# Problem:
Search the records below for the word "Flow". Pull out each line that has it.

Pictures paired with source code:
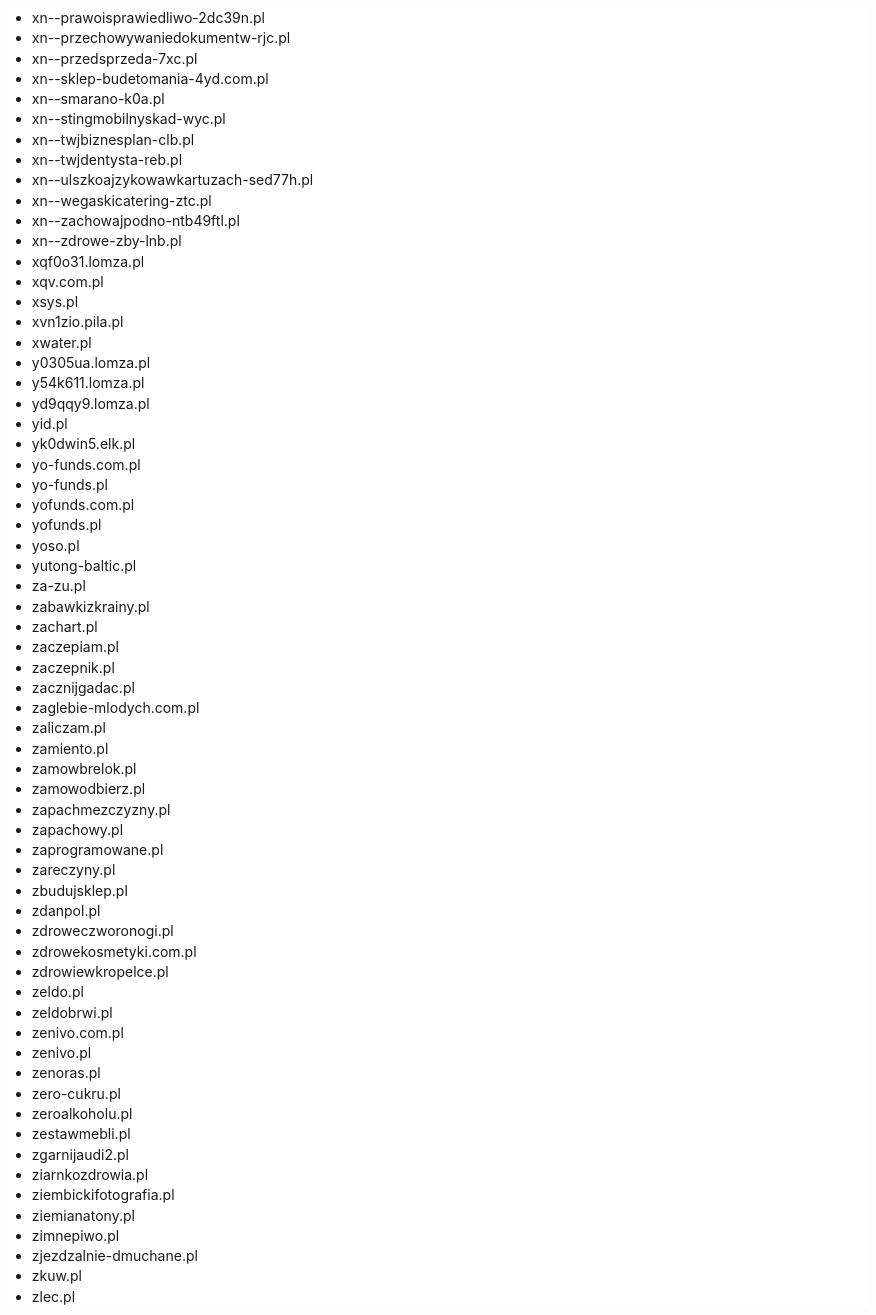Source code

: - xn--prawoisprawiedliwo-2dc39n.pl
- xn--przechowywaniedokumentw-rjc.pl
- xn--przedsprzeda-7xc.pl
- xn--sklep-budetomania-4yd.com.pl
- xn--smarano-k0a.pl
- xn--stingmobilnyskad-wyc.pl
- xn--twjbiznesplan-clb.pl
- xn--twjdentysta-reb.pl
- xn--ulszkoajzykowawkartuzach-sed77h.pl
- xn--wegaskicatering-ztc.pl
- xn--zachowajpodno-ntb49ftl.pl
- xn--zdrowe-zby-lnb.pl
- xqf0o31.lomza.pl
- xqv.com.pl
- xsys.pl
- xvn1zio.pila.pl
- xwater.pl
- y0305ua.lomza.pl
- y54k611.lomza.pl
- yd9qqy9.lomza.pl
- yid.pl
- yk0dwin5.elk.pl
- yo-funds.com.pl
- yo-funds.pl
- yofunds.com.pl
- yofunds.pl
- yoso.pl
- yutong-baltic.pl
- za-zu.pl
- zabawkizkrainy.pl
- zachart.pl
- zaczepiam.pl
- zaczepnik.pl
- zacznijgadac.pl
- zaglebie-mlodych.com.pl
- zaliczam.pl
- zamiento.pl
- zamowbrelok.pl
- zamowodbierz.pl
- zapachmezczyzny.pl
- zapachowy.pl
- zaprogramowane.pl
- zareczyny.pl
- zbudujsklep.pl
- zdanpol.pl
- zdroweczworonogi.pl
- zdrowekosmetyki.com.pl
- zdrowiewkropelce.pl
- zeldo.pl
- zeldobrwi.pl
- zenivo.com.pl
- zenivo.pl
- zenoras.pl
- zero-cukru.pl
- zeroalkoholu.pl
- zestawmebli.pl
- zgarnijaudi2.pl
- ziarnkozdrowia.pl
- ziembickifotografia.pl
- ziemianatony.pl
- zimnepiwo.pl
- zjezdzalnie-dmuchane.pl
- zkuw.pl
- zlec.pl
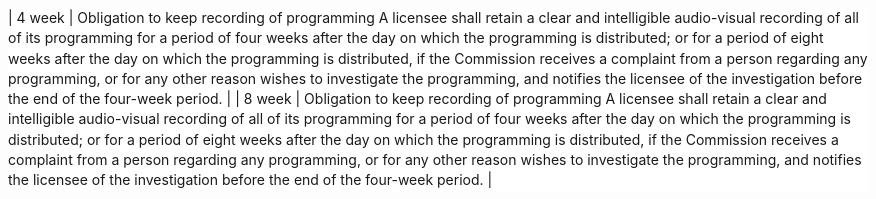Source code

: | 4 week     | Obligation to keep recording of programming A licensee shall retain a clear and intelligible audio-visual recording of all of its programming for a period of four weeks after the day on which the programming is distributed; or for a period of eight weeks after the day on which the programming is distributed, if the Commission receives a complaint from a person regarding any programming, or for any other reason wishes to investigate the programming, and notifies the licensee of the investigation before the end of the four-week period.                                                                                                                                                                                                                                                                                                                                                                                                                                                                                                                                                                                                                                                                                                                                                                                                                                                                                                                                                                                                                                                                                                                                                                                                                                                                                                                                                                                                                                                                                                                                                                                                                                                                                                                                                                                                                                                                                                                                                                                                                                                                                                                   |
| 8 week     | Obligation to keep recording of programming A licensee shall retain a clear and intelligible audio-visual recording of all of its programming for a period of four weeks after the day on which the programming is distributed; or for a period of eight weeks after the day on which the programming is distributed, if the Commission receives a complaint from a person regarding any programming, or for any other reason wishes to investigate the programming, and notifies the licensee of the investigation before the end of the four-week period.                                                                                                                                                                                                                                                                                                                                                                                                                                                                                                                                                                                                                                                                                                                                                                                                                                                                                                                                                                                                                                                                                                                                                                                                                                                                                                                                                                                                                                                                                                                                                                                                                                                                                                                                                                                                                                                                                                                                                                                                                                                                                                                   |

---

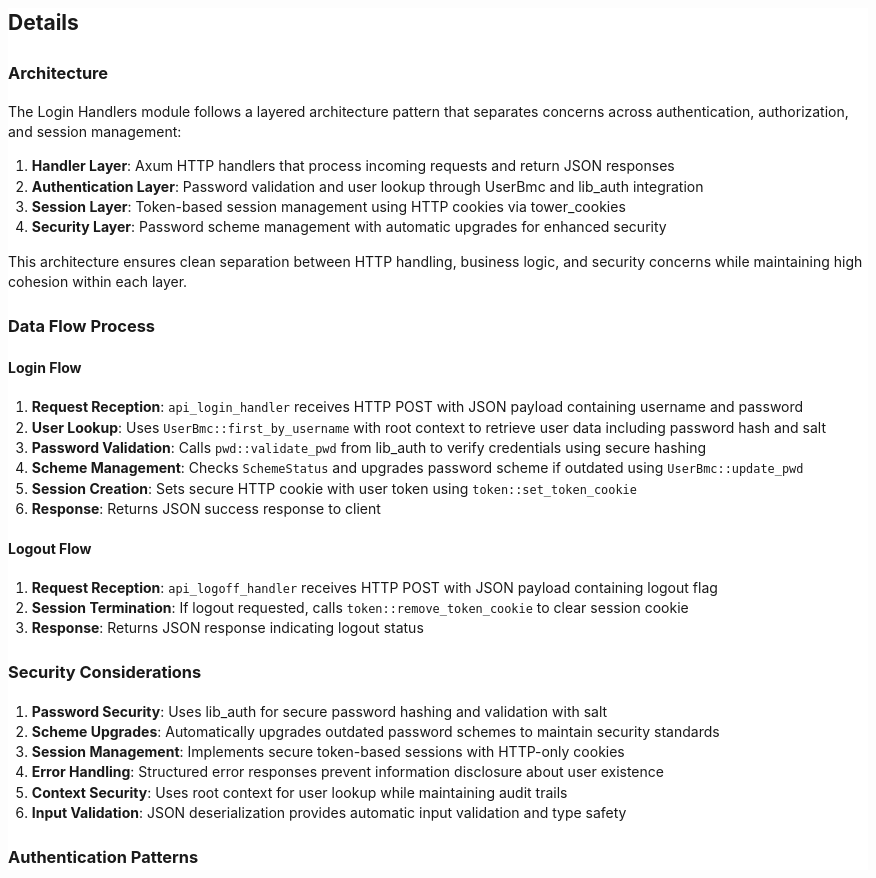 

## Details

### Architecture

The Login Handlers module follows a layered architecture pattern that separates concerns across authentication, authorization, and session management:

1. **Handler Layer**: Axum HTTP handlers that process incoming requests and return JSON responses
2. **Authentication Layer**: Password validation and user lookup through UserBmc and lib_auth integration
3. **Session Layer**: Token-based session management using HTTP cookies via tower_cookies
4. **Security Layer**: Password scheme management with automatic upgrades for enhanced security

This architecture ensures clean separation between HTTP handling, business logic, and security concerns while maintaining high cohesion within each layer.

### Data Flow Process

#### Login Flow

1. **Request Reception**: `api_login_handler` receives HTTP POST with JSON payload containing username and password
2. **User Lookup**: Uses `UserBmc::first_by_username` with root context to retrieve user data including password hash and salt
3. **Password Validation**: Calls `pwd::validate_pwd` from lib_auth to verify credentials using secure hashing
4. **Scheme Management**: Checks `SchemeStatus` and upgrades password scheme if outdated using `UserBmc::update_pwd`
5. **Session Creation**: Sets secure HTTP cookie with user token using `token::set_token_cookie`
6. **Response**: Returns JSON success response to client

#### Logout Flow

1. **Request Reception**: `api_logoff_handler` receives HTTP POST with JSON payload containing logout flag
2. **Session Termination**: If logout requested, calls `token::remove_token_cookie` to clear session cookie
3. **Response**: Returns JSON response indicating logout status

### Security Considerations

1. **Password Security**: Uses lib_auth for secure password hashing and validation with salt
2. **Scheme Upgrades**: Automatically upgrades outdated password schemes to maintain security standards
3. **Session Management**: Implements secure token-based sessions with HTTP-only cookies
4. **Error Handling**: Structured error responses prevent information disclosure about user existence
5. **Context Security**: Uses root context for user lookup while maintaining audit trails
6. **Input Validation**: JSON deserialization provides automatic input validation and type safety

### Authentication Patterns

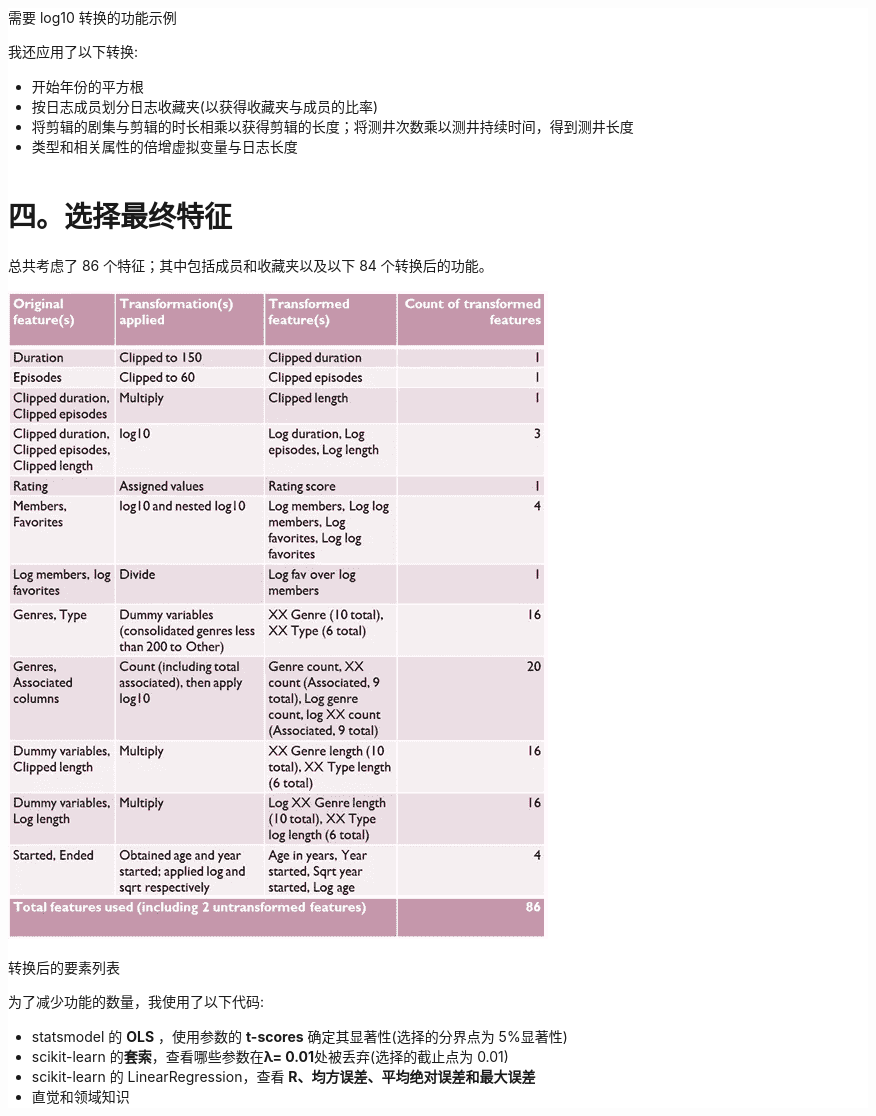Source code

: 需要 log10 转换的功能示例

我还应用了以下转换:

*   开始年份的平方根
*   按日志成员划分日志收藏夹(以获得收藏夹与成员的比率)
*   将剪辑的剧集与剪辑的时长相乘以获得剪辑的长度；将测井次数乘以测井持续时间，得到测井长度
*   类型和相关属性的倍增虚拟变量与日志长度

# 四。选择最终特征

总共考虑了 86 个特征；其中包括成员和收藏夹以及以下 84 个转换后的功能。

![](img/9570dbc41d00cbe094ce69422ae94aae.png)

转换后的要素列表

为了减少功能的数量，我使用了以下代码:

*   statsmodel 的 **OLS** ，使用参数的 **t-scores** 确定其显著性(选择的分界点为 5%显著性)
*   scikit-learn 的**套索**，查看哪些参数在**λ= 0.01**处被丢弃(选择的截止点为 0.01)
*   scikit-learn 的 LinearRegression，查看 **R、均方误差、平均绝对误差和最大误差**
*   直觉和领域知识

# Result of the exercise:
### Data Flow Process
#### Login Flow
#### Logout Flow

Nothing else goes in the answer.